Variables in the multivariate model are those included in this column, namely age, smoking, waist circumference, history of hypertension, history of diabetes, and history of myocardial infarction.
A history of hypertension was ascertained through any of the following: study measurement of blood pressure at clinic visits, self-report of hypertension diagnosis, or report of antihypertensive treatment.

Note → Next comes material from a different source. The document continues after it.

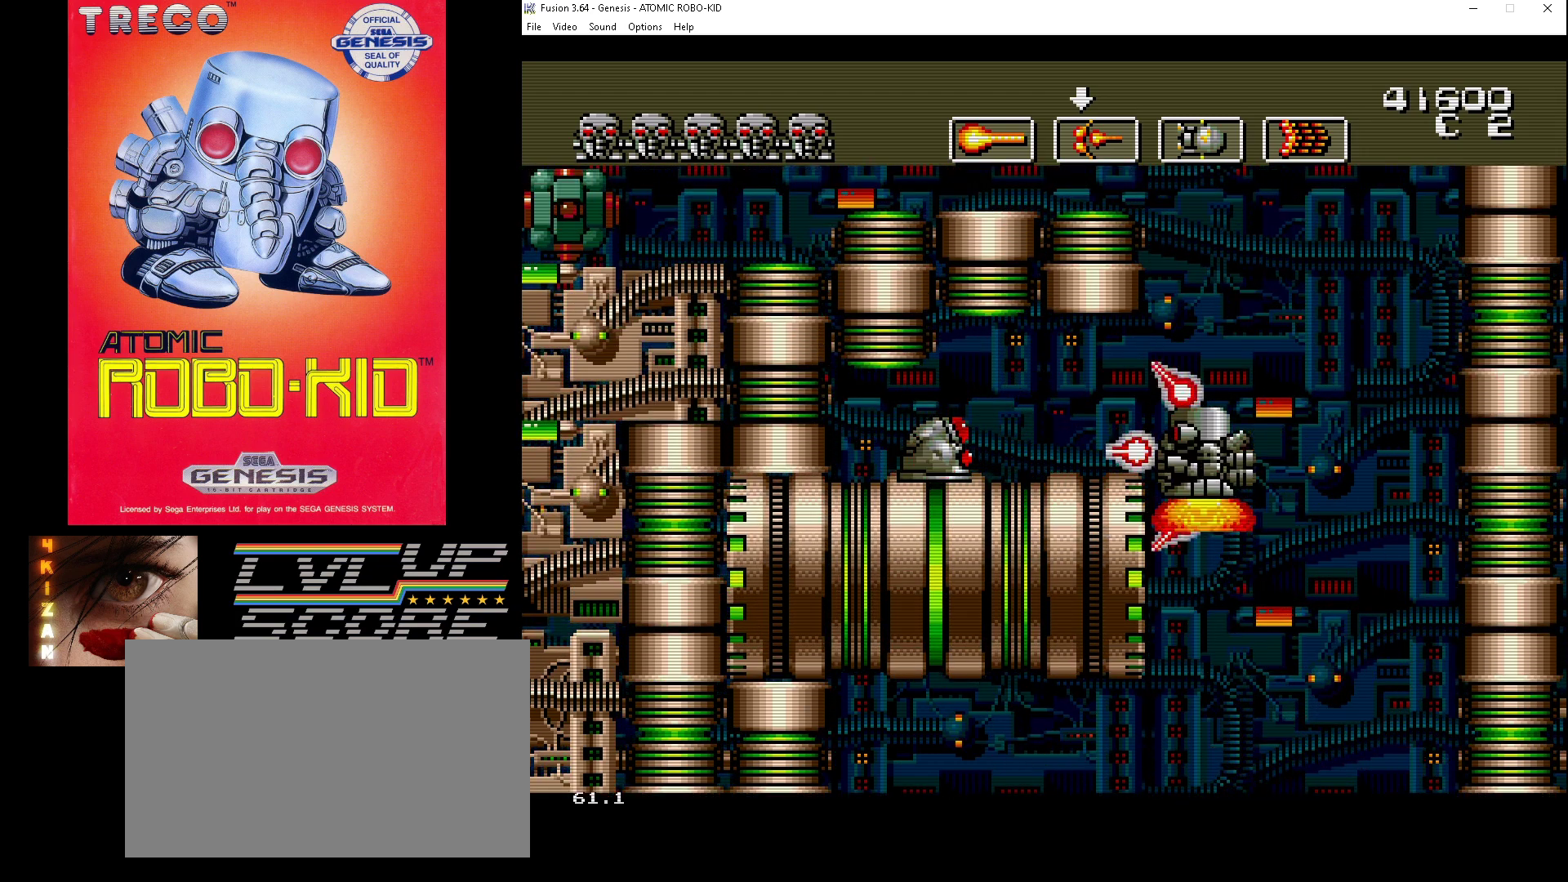
{"buttons": ["A"], "events": [[67, "A", "up"], [133, "A", "down"], [233, "A", "up"], [300, "DPAD_UP", "down"], [433, "DPAD_UP", "up"], [467, "A", "down"]]}
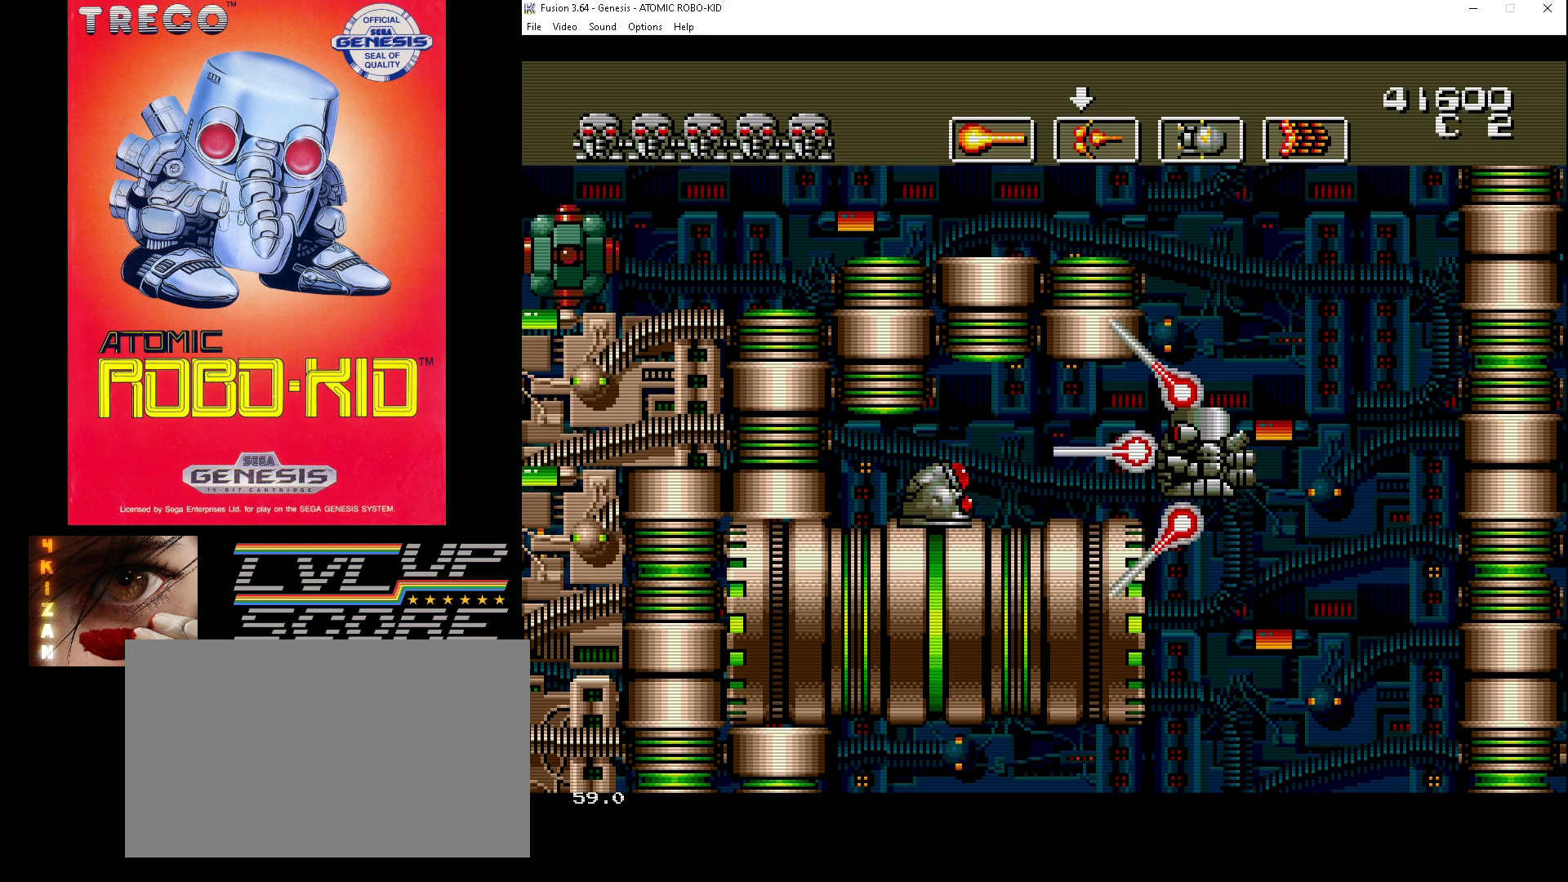
{"buttons": ["DPAD_DOWN"], "events": [[33, "A", "up"], [133, "A", "down"], [200, "A", "up"], [267, "A", "down"], [333, "DPAD_DOWN", "down"], [367, "A", "up"]]}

Additionally, in age-adjusted models, HFpEF risk was associated with smoking history (HR: 1.74), diabetes (HR: 2.00), and MI history (HR: 3.33), and a borderline significant risk was associated with hypertension in the expected direction (HR: 1.90). For HFrEF, a suggestion of higher risk was observed in relation to hypertension (HR: 2.25), diabetes (HR: 1.97), and prior MI (HR: 2.71) and to a lesser degree with smoking history (Table 3), although the lack of statistical significance may be due to power.
There was no association for either HFpEF or HFrEF with increasing metabolic equivalents/week of leisure-time physical activity, but for HFpEF the risk estimates appeared to be a nonsignificant reduced risk. There was no evidence of an association between HFpEF or HFrEF risk and BC characteristics.
In models adjusted simultaneously for anthropometric, lifestyle, and cardiometabolic disorders (Central Illustration), we observed associations to persist for a higher HFpEF risk in relation to smoking and elevated waist circumference; this was true both when waist circumference was examined with a cut point at 88 cm (Table 3) and when modeled by quartile (P trend = 0.048; data not shown). For HFrEF, in multivariable models, a history of smoking had a similar point estimate as with HFpEF, but waist circumference was not associated with an elevated risk when dichotomized at the cut point (Table 3) or in quartiles (P = 0.184; data not shown).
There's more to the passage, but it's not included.